== Directions ==
A verbatim copy of the records is required, with all pictures left out.
***** Given information *****
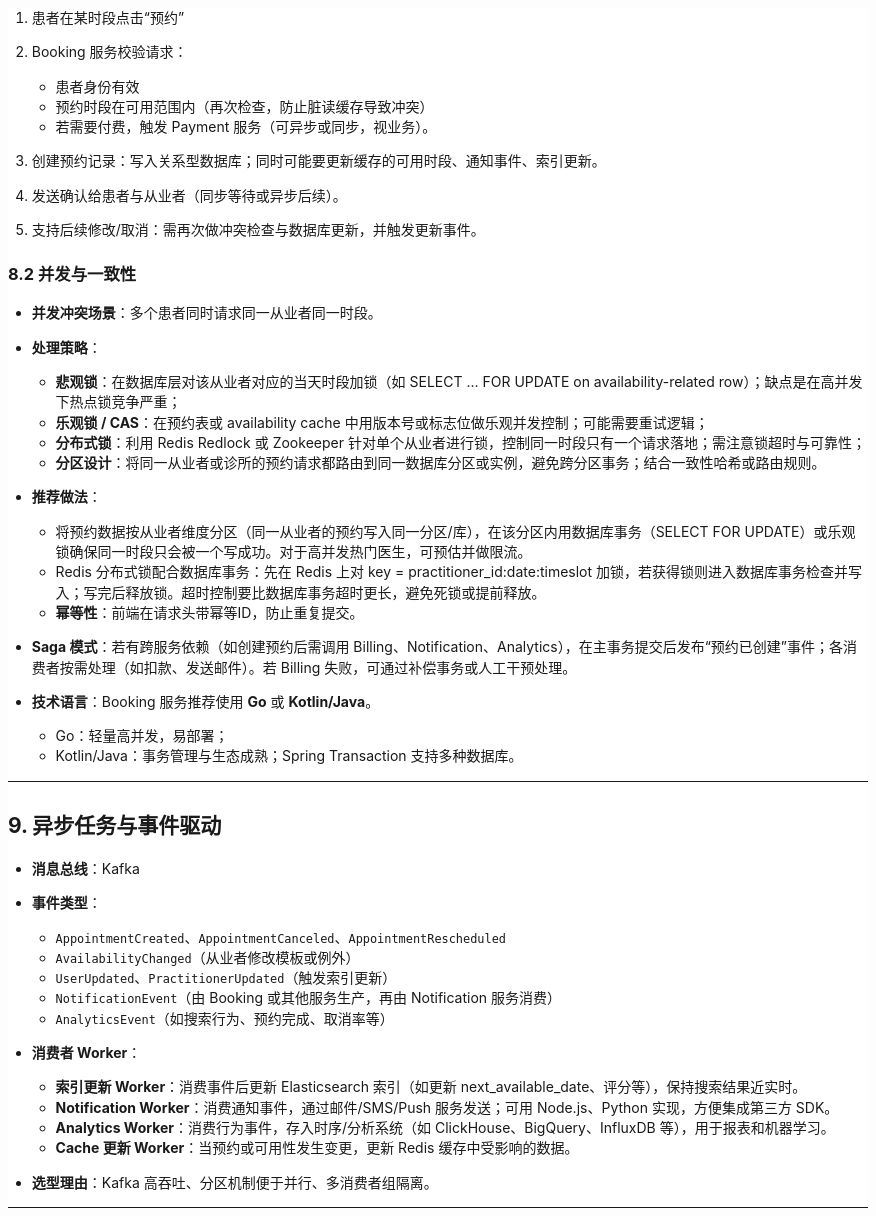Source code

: 1. 患者在某时段点击“预约”
2. Booking 服务校验请求：

   * 患者身份有效
   * 预约时段在可用范围内（再次检查，防止脏读缓存导致冲突）
   * 若需要付费，触发 Payment 服务（可异步或同步，视业务）。
3. 创建预约记录：写入关系型数据库；同时可能要更新缓存的可用时段、通知事件、索引更新。
4. 发送确认给患者与从业者（同步等待或异步后续）。
5. 支持后续修改/取消：需再次做冲突检查与数据库更新，并触发更新事件。

### 8.2 并发与一致性

* **并发冲突场景**：多个患者同时请求同一从业者同一时段。
* **处理策略**：

  * **悲观锁**：在数据库层对该从业者对应的当天时段加锁（如 SELECT ... FOR UPDATE on availability-related row）；缺点是在高并发下热点锁竞争严重；
  * **乐观锁 / CAS**：在预约表或 availability cache 中用版本号或标志位做乐观并发控制；可能需要重试逻辑；
  * **分布式锁**：利用 Redis Redlock 或 Zookeeper 针对单个从业者进行锁，控制同一时段只有一个请求落地；需注意锁超时与可靠性；
  * **分区设计**：将同一从业者或诊所的预约请求都路由到同一数据库分区或实例，避免跨分区事务；结合一致性哈希或路由规则。
* **推荐做法**：

  * 将预约数据按从业者维度分区（同一从业者的预约写入同一分区/库），在该分区内用数据库事务（SELECT FOR UPDATE）或乐观锁确保同一时段只会被一个写成功。对于高并发热门医生，可预估并做限流。
  * Redis 分布式锁配合数据库事务：先在 Redis 上对 key = practitioner\_id\:date\:timeslot 加锁，若获得锁则进入数据库事务检查并写入；写完后释放锁。超时控制要比数据库事务超时更长，避免死锁或提前释放。
  * **幂等性**：前端在请求头带幂等ID，防止重复提交。
* **Saga 模式**：若有跨服务依赖（如创建预约后需调用 Billing、Notification、Analytics），在主事务提交后发布“预约已创建”事件；各消费者按需处理（如扣款、发送邮件）。若 Billing 失败，可通过补偿事务或人工干预处理。
* **技术语言**：Booking 服务推荐使用 **Go** 或 **Kotlin/Java**。

  * Go：轻量高并发，易部署；
  * Kotlin/Java：事务管理与生态成熟；Spring Transaction 支持多种数据库。

---

## 9. 异步任务与事件驱动

* **消息总线**：Kafka
* **事件类型**：

  * `AppointmentCreated`、`AppointmentCanceled`、`AppointmentRescheduled`
  * `AvailabilityChanged`（从业者修改模板或例外）
  * `UserUpdated`、`PractitionerUpdated`（触发索引更新）
  * `NotificationEvent`（由 Booking 或其他服务生产，再由 Notification 服务消费）
  * `AnalyticsEvent`（如搜索行为、预约完成、取消率等）
* **消费者 Worker**：

  * **索引更新 Worker**：消费事件后更新 Elasticsearch 索引（如更新 next\_available\_date、评分等），保持搜索结果近实时。
  * **Notification Worker**：消费通知事件，通过邮件/SMS/Push 服务发送；可用 Node.js、Python 实现，方便集成第三方 SDK。
  * **Analytics Worker**：消费行为事件，存入时序/分析系统（如 ClickHouse、BigQuery、InfluxDB 等），用于报表和机器学习。
  * **Cache 更新 Worker**：当预约或可用性发生变更，更新 Redis 缓存中受影响的数据。
* **选型理由**：Kafka 高吞吐、分区机制便于并行、多消费者组隔离。

---
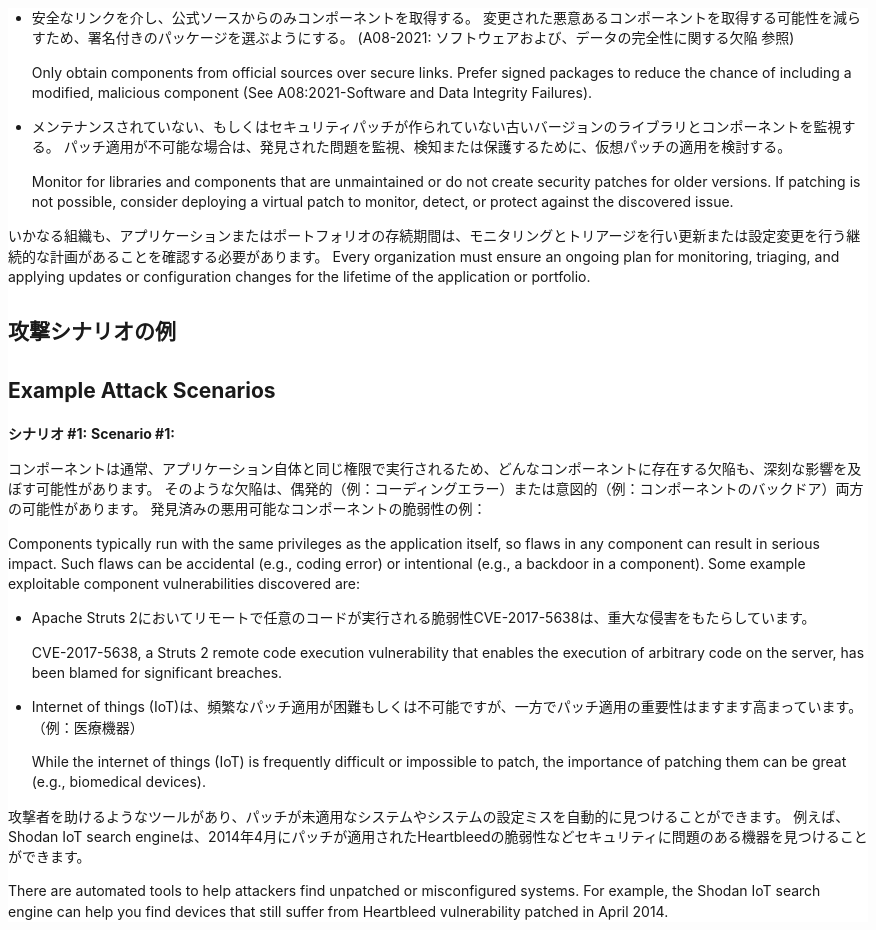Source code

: -   安全なリンクを介し、公式ソースからのみコンポーネントを取得する。
    変更された悪意あるコンポーネントを取得する可能性を減らすため、署名付きのパッケージを選ぶようにする。
    (A08-2021: ソフトウェアおよび、データの完全性に関する欠陥 参照)

    Only obtain components from official sources over secure links.
    Prefer signed packages to reduce the chance of including a modified,
    malicious component (See A08:2021-Software and Data Integrity
    Failures).

-   メンテナンスされていない、もしくはセキュリティパッチが作られていない古いバージョンのライブラリとコンポーネントを監視する。
    パッチ適用が不可能な場合は、発見された問題を監視、検知または保護するために、仮想パッチの適用を検討する。
    
    Monitor for libraries and components that are unmaintained or do not
    create security patches for older versions. If patching is not
    possible, consider deploying a virtual patch to monitor, detect, or
    protect against the discovered issue.

いかなる組織も、アプリケーションまたはポートフォリオの存続期間は、モニタリングとトリアージを行い更新または設定変更を行う継続的な計画があることを確認する必要があります。
Every organization must ensure an ongoing plan for monitoring, triaging,
and applying updates or configuration changes for the lifetime of the
application or portfolio.

## 攻撃シナリオの例
## Example Attack Scenarios

**シナリオ #1:** 
**Scenario #1:** 

コンポーネントは通常、アプリケーション自体と同じ権限で実行されるため、どんなコンポーネントに存在する欠陥も、深刻な影響を及ぼす可能性があります。
そのような欠陥は、偶発的（例：コーディングエラー）または意図的（例：コンポーネントのバックドア）両方の可能性があります。
発見済みの悪用可能なコンポーネントの脆弱性の例：

Components typically run with the same privileges as
the application itself, so flaws in any component can result in serious
impact. Such flaws can be accidental (e.g., coding error) or intentional
(e.g., a backdoor in a component). Some example exploitable component
vulnerabilities discovered are:

-   Apache Struts 2においてリモートで任意のコードが実行される脆弱性CVE-2017-5638は、重大な侵害をもたらしています。

    CVE-2017-5638, a Struts 2 remote code execution vulnerability that
    enables the execution of arbitrary code on the server, has been
    blamed for significant breaches.

-   Internet of things (IoT)は、頻繁なパッチ適用が困難もしくは不可能ですが、一方でパッチ適用の重要性はますます高まっています。（例：医療機器）

    While the internet of things (IoT) is frequently difficult or
    impossible to patch, the importance of patching them can be great
    (e.g., biomedical devices).

攻撃者を助けるようなツールがあり、パッチが未適用なシステムやシステムの設定ミスを自動的に見つけることができます。
例えば、Shodan IoT search engineは、2014年4月にパッチが適用されたHeartbleedの脆弱性などセキュリティに問題のある機器を見つけることができます。

There are automated tools to help attackers find unpatched or
misconfigured systems. For example, the Shodan IoT search engine can
help you find devices that still suffer from Heartbleed vulnerability
patched in April 2014.
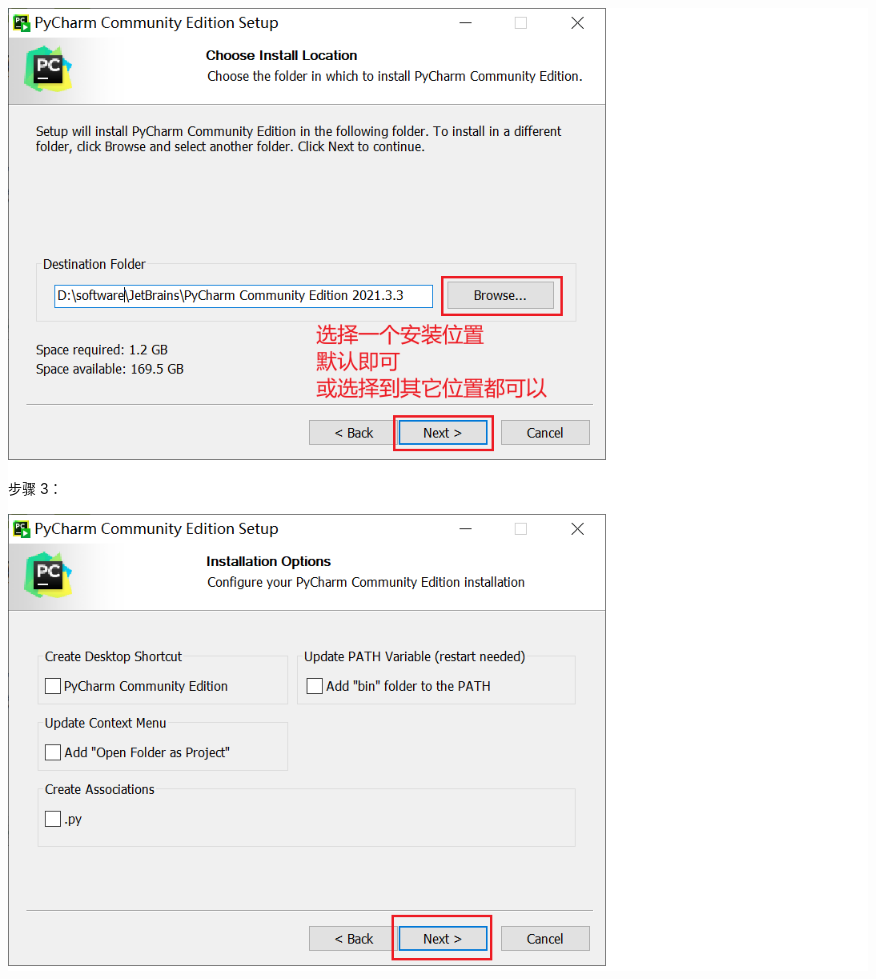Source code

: <img src="assets/image51.png" alt="image51" style="zoom:80%;" />

步骤 3：

<img src="assets/image52.png" alt="image52" style="zoom:80%;" />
*****
== Completed exercise ==
Source code

: 1. 患者在某时段点击“预约”
2. Booking 服务校验请求：

   * 患者身份有效
   * 预约时段在可用范围内（再次检查，防止脏读缓存导致冲突）
   * 若需要付费，触发 Payment 服务（可异步或同步，视业务）。
3. 创建预约记录：写入关系型数据库；同时可能要更新缓存的可用时段、通知事件、索引更新。
4. 发送确认给患者与从业者（同步等待或异步后续）。
5. 支持后续修改/取消：需再次做冲突检查与数据库更新，并触发更新事件。

### 8.2 并发与一致性

* **并发冲突场景**：多个患者同时请求同一从业者同一时段。
* **处理策略**：

  * **悲观锁**：在数据库层对该从业者对应的当天时段加锁（如 SELECT ... FOR UPDATE on availability-related row）；缺点是在高并发下热点锁竞争严重；
  * **乐观锁 / CAS**：在预约表或 availability cache 中用版本号或标志位做乐观并发控制；可能需要重试逻辑；
  * **分布式锁**：利用 Redis Redlock 或 Zookeeper 针对单个从业者进行锁，控制同一时段只有一个请求落地；需注意锁超时与可靠性；
  * **分区设计**：将同一从业者或诊所的预约请求都路由到同一数据库分区或实例，避免跨分区事务；结合一致性哈希或路由规则。
* **推荐做法**：

  * 将预约数据按从业者维度分区（同一从业者的预约写入同一分区/库），在该分区内用数据库事务（SELECT FOR UPDATE）或乐观锁确保同一时段只会被一个写成功。对于高并发热门医生，可预估并做限流。
  * Redis 分布式锁配合数据库事务：先在 Redis 上对 key = practitioner\_id\:date\:timeslot 加锁，若获得锁则进入数据库事务检查并写入；写完后释放锁。超时控制要比数据库事务超时更长，避免死锁或提前释放。
  * **幂等性**：前端在请求头带幂等ID，防止重复提交。
* **Saga 模式**：若有跨服务依赖（如创建预约后需调用 Billing、Notification、Analytics），在主事务提交后发布“预约已创建”事件；各消费者按需处理（如扣款、发送邮件）。若 Billing 失败，可通过补偿事务或人工干预处理。
* **技术语言**：Booking 服务推荐使用 **Go** 或 **Kotlin/Java**。

  * Go：轻量高并发，易部署；
  * Kotlin/Java：事务管理与生态成熟；Spring Transaction 支持多种数据库。

---

## 9. 异步任务与事件驱动

* **消息总线**：Kafka
* **事件类型**：

  * `AppointmentCreated`、`AppointmentCanceled`、`AppointmentRescheduled`
  * `AvailabilityChanged`（从业者修改模板或例外）
  * `UserUpdated`、`PractitionerUpdated`（触发索引更新）
  * `NotificationEvent`（由 Booking 或其他服务生产，再由 Notification 服务消费）
  * `AnalyticsEvent`（如搜索行为、预约完成、取消率等）
* **消费者 Worker**：

  * **索引更新 Worker**：消费事件后更新 Elasticsearch 索引（如更新 next\_available\_date、评分等），保持搜索结果近实时。
  * **Notification Worker**：消费通知事件，通过邮件/SMS/Push 服务发送；可用 Node.js、Python 实现，方便集成第三方 SDK。
  * **Analytics Worker**：消费行为事件，存入时序/分析系统（如 ClickHouse、BigQuery、InfluxDB 等），用于报表和机器学习。
  * **Cache 更新 Worker**：当预约或可用性发生变更，更新 Redis 缓存中受影响的数据。
* **选型理由**：Kafka 高吞吐、分区机制便于并行、多消费者组隔离。

---
Source code

: -   安全なリンクを介し、公式ソースからのみコンポーネントを取得する。
    変更された悪意あるコンポーネントを取得する可能性を減らすため、署名付きのパッケージを選ぶようにする。
    (A08-2021: ソフトウェアおよび、データの完全性に関する欠陥 参照)

    Only obtain components from official sources over secure links.
    Prefer signed packages to reduce the chance of including a modified,
    malicious component (See A08:2021-Software and Data Integrity
    Failures).

-   メンテナンスされていない、もしくはセキュリティパッチが作られていない古いバージョンのライブラリとコンポーネントを監視する。
    パッチ適用が不可能な場合は、発見された問題を監視、検知または保護するために、仮想パッチの適用を検討する。
    
    Monitor for libraries and components that are unmaintained or do not
    create security patches for older versions. If patching is not
    possible, consider deploying a virtual patch to monitor, detect, or
    protect against the discovered issue.

いかなる組織も、アプリケーションまたはポートフォリオの存続期間は、モニタリングとトリアージを行い更新または設定変更を行う継続的な計画があることを確認する必要があります。
Every organization must ensure an ongoing plan for monitoring, triaging,
and applying updates or configuration changes for the lifetime of the
application or portfolio.

## 攻撃シナリオの例
## Example Attack Scenarios

**シナリオ #1:** 
**Scenario #1:** 

コンポーネントは通常、アプリケーション自体と同じ権限で実行されるため、どんなコンポーネントに存在する欠陥も、深刻な影響を及ぼす可能性があります。
そのような欠陥は、偶発的（例：コーディングエラー）または意図的（例：コンポーネントのバックドア）両方の可能性があります。
発見済みの悪用可能なコンポーネントの脆弱性の例：

Components typically run with the same privileges as
the application itself, so flaws in any component can result in serious
impact. Such flaws can be accidental (e.g., coding error) or intentional
(e.g., a backdoor in a component). Some example exploitable component
vulnerabilities discovered are:

-   Apache Struts 2においてリモートで任意のコードが実行される脆弱性CVE-2017-5638は、重大な侵害をもたらしています。

    CVE-2017-5638, a Struts 2 remote code execution vulnerability that
    enables the execution of arbitrary code on the server, has been
    blamed for significant breaches.

-   Internet of things (IoT)は、頻繁なパッチ適用が困難もしくは不可能ですが、一方でパッチ適用の重要性はますます高まっています。（例：医療機器）

    While the internet of things (IoT) is frequently difficult or
    impossible to patch, the importance of patching them can be great
    (e.g., biomedical devices).

攻撃者を助けるようなツールがあり、パッチが未適用なシステムやシステムの設定ミスを自動的に見つけることができます。
例えば、Shodan IoT search engineは、2014年4月にパッチが適用されたHeartbleedの脆弱性などセキュリティに問題のある機器を見つけることができます。

There are automated tools to help attackers find unpatched or
misconfigured systems. For example, the Shodan IoT search engine can
help you find devices that still suffer from Heartbleed vulnerability
patched in April 2014.
Source code

: <img src="assets/image51.png" alt="image51" style="zoom:80%;" />

步骤 3：

<img src="assets/image52.png" alt="image52" style="zoom:80%;" />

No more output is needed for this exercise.